Goodman makes a persuasive case that the real radicals in our society are not protestors — or hard-driving journalists like her and her team — but large portions of the so-called political mainstream. What is radical, as Democracy Now! makes clear, is advocating the jailing of whistleblowers on U.S. government surveillance, the extraction of fossil fuels in the face of catastrophic climate change, the rash of violence toward gay and transgendered Americans, and the waging of “necessary” wars that kill more civilians than armed aggressors — to mention just a few of the examples Goodman cites.

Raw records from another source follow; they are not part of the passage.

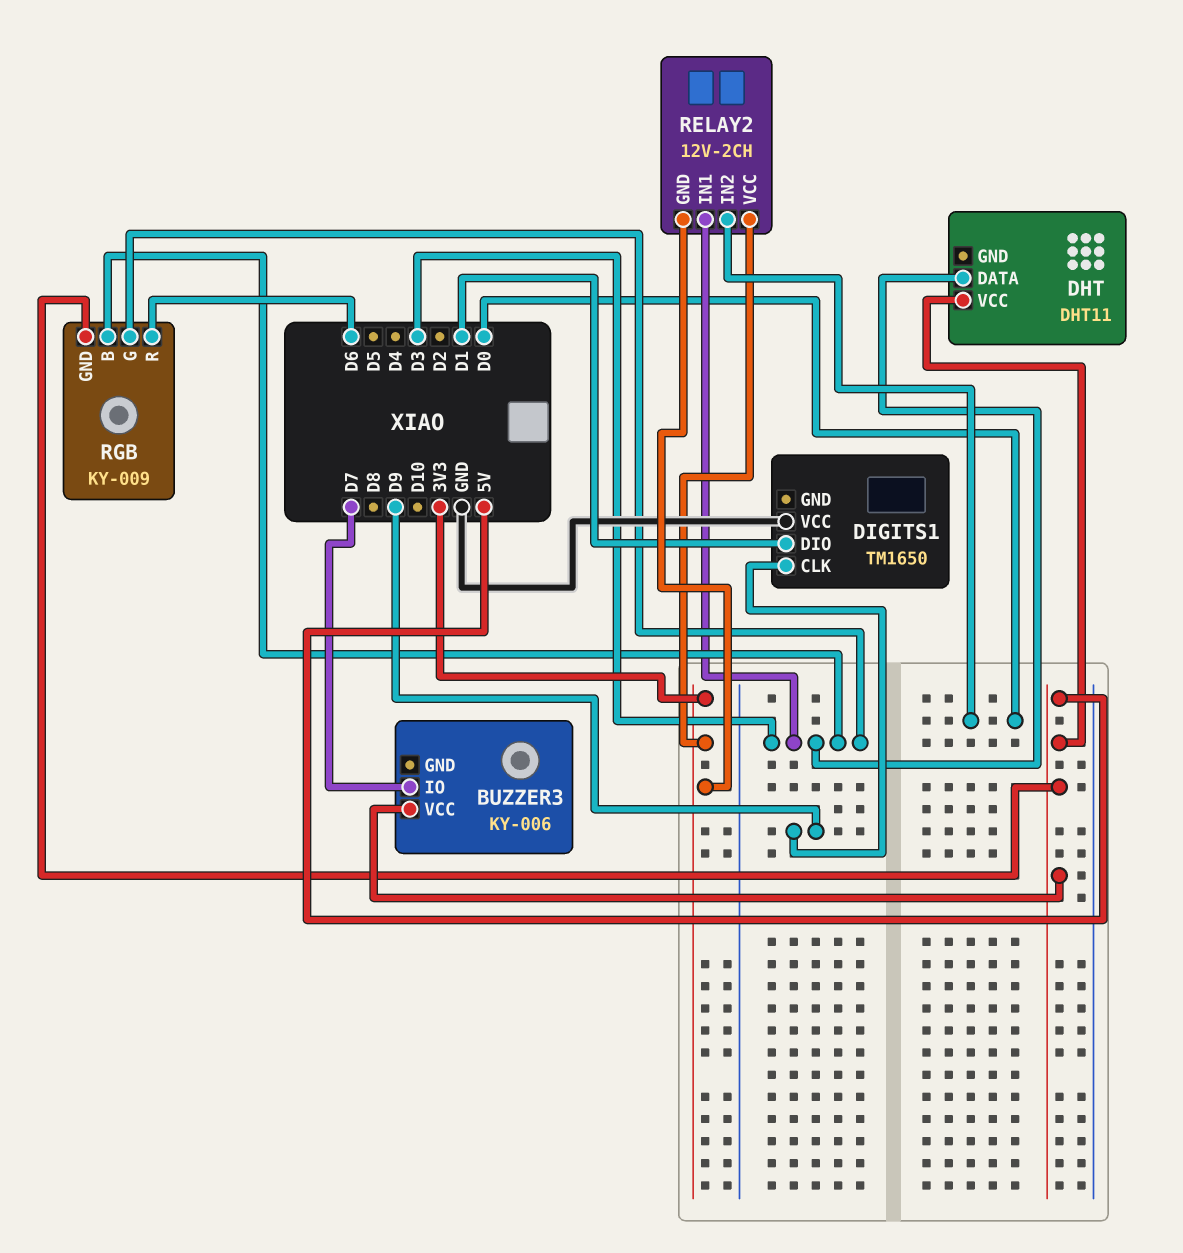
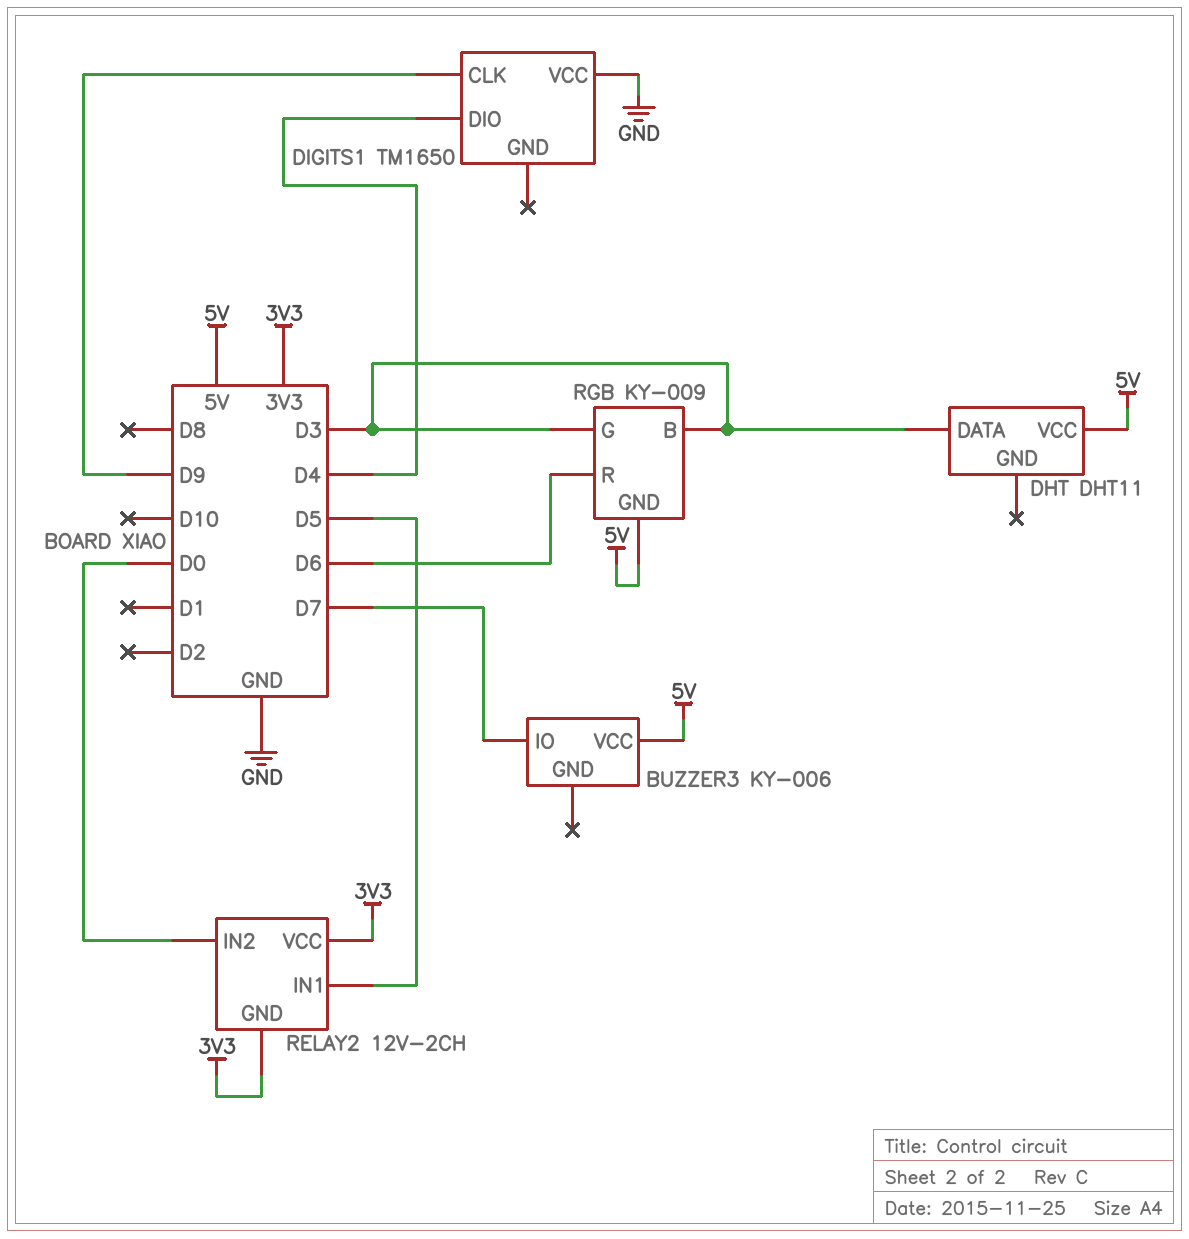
DIGITS1 pin DIO: D1 -> D4
RELAY2 pin IN1: D3 -> D5

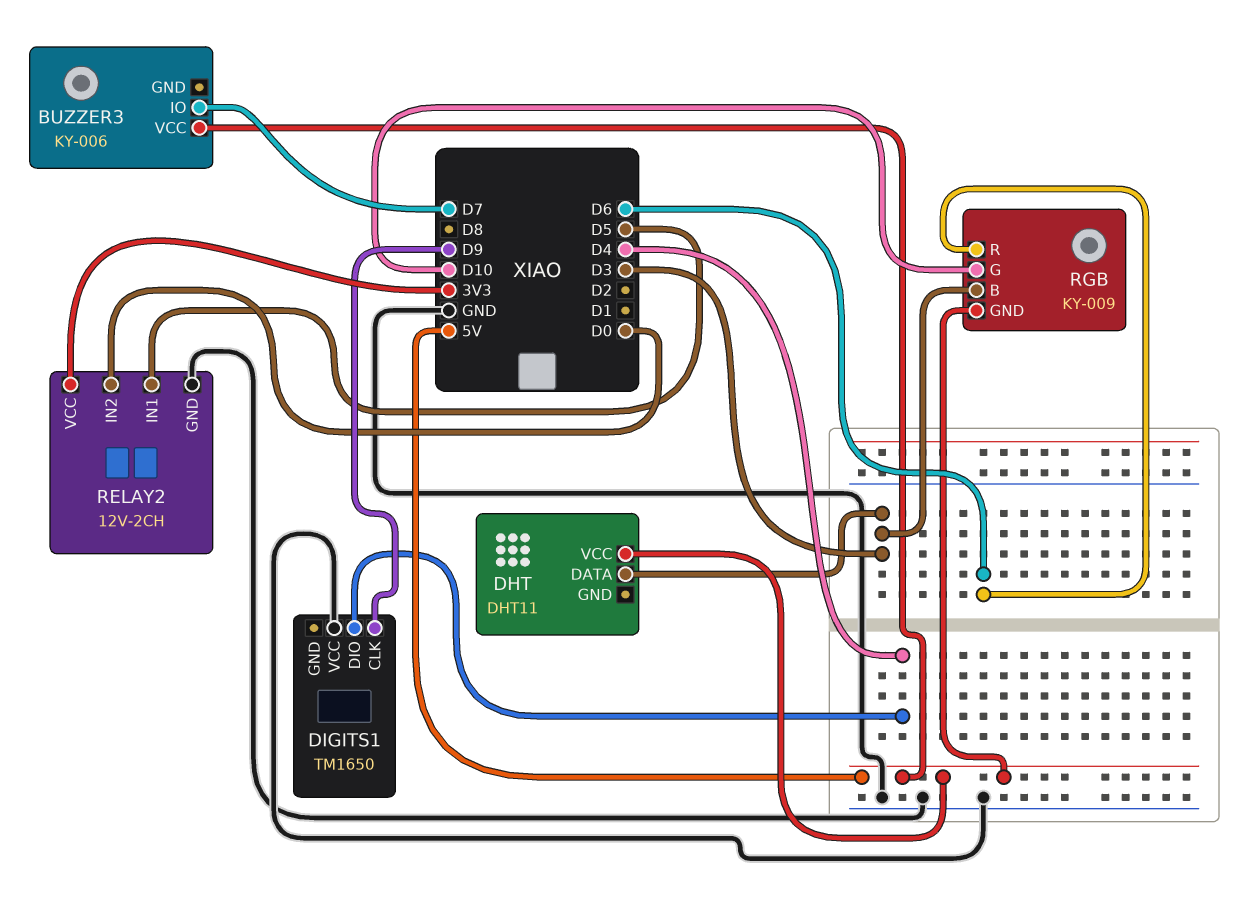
RELAY2 pin GND: 3V3 -> GND
RGB pin G: D3 -> D10

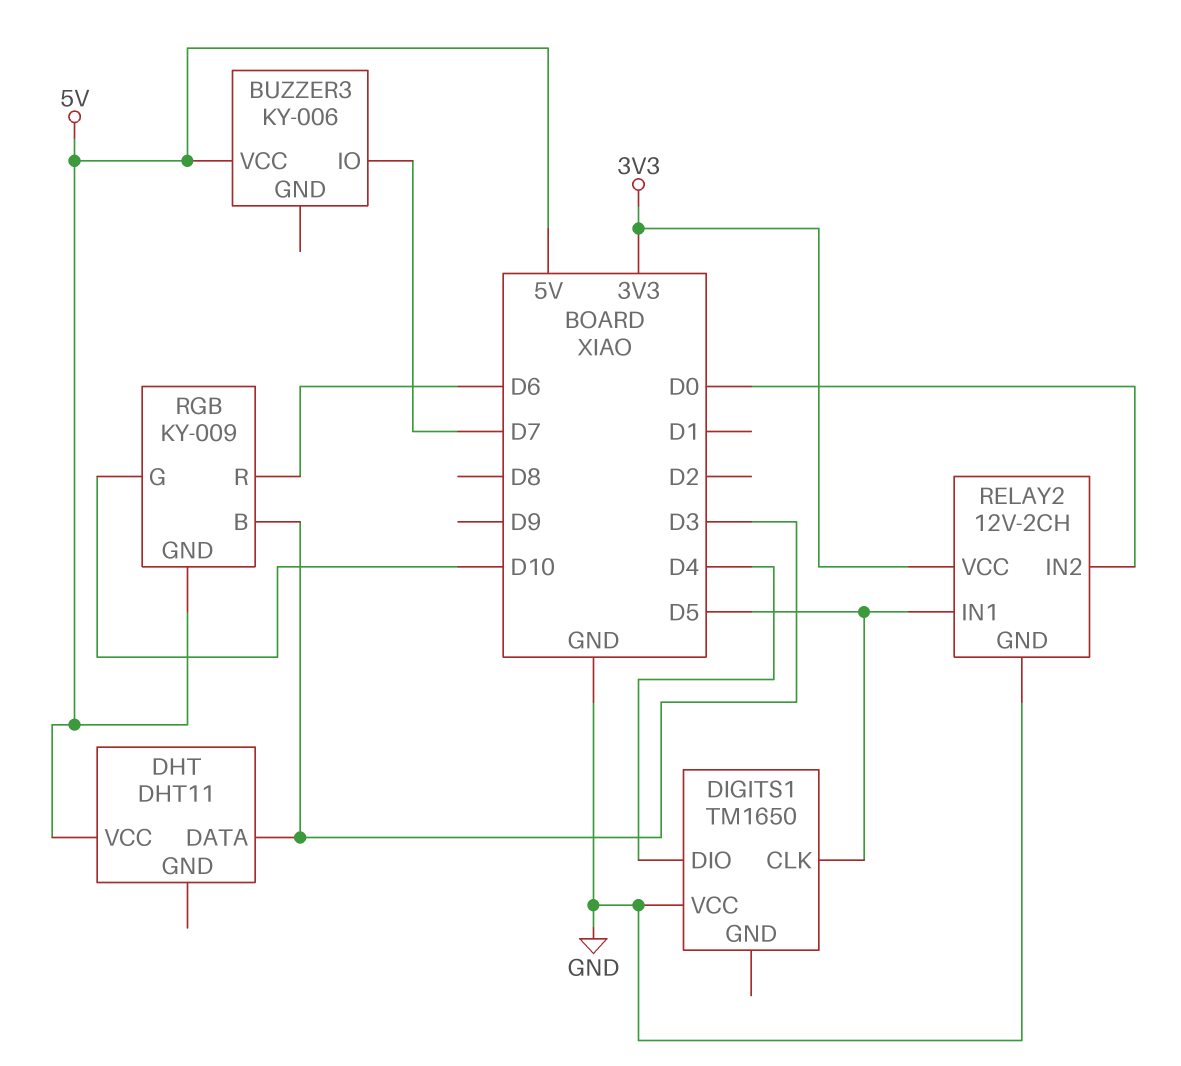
DIGITS1 pin CLK: D9 -> D5

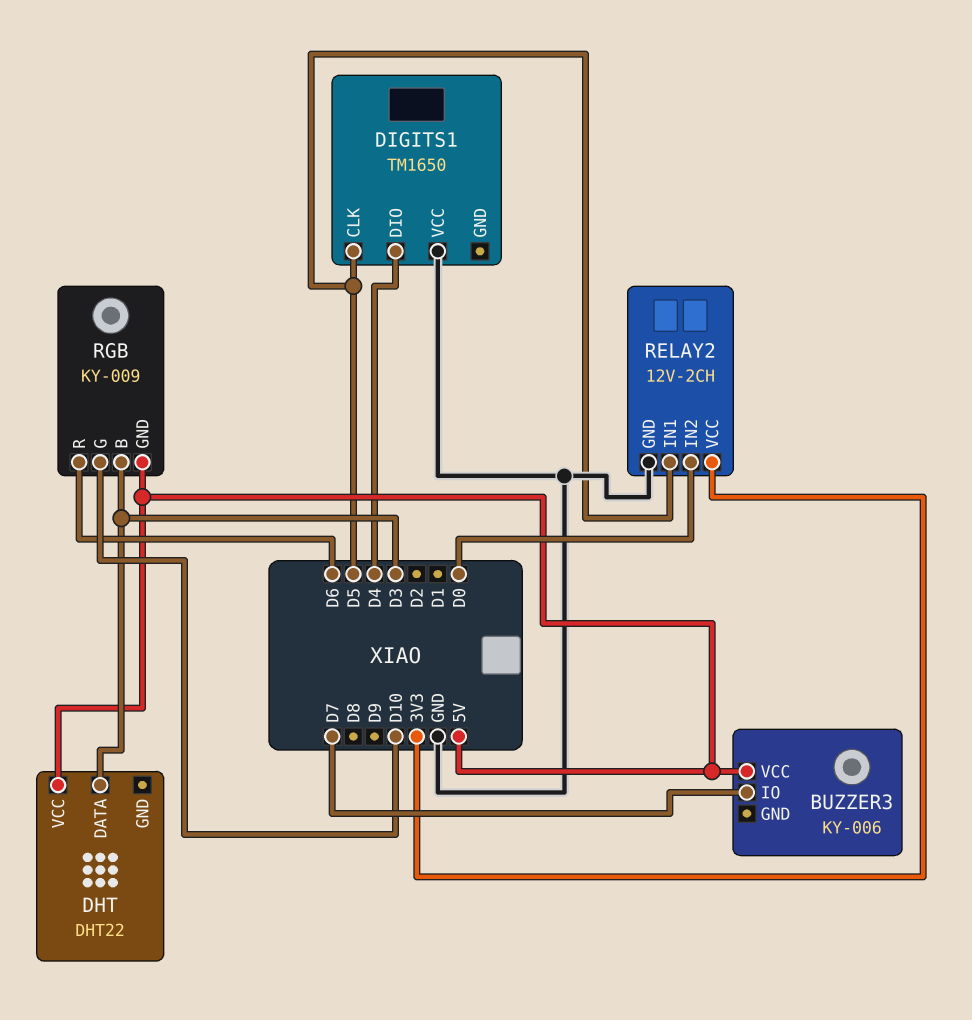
DHT: DHT11 -> DHT22

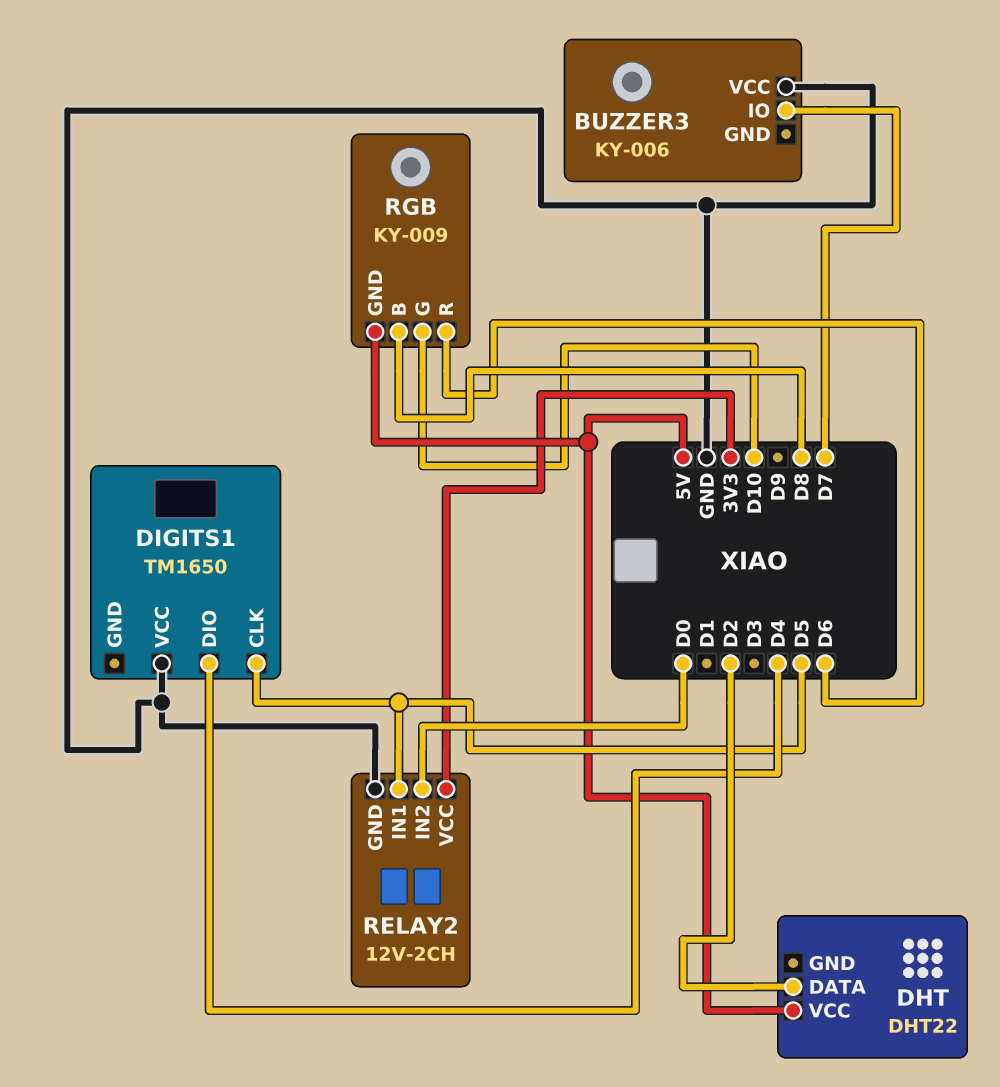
BUZZER3 pin VCC: 5V -> GND
DHT pin DATA: D3 -> D2
RGB pin B: D3 -> D8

Democracy Now! is also, inevitably, a form of media criticism. The founders established the right of a free press as a check on corruption and abuse of power. But as Goodman asserts, the press has morphed into a subdivision of the corporate entertainment industry. Thus, the demand for hard news that challenges the assertions of those in power has waned significantly. Goodman argues that once the news industry became complicit in corporate and government abuses of power, there was no free press left to tell those important stories. She takes several prominent mainstream news personalities to task for their flimsy journalism and for giving cover to the interests of the powerful against grassroots citizen activism.
While Goodman, at times, becomes part of her own storyline—as when she grabs the microphone at a convention of the American Psychological Association to call out its collaboration with the Defense Department’s torture program—she consistently does so to further the aims of her reporting. The APA stunt actually prevents her broadcast team from being thrown out of the convention when the membership protests their own leadership’s actions, both toward Guantanamo prisoners enduring enhanced interrogations and toward Democracy Now!’s endeavoring to cover the cover-up.

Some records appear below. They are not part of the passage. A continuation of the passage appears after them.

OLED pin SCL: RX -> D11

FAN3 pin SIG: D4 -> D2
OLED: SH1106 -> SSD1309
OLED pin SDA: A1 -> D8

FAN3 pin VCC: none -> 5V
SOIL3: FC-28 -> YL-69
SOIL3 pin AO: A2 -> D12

Goodman is no stranger to the instruments of power being used to quell free speech and stifle democratic action. On more than a few occasions police officers and security guards have detained her and members of her team or ripped out communication cables to prevent them from broadcasting. She has been arrested, detained, threatened, held at gunpoint, and physically assaulted while attempting to get scoops for her audience.
Goodman goes through all of this not out of bravado, but out of an unswerving commitment to pursuing the truth. “Journalists are supposed to be the check and balance on power, not win popularity contests,” she insists. “We need to hear these silenced voices. That is the power of independent media: to give voice to the voiceless; to those who have been shut out of the debate.”
Democracy Now! presents the voices of people prevented from earning livable wages, fired for organizing for labor rights, incarcerated unjustly, bombed illegally, discriminated against, foreclosed on, spied upon, disenfranchised and deported. They call us to the better angels of our democracy. Amy Goodman asserts that the problems of little people do amount to a hill of beans in this crazy world after all. And there’s nothing you can do to stop her!
Jim Swearingen is a Minneapolis-based writer.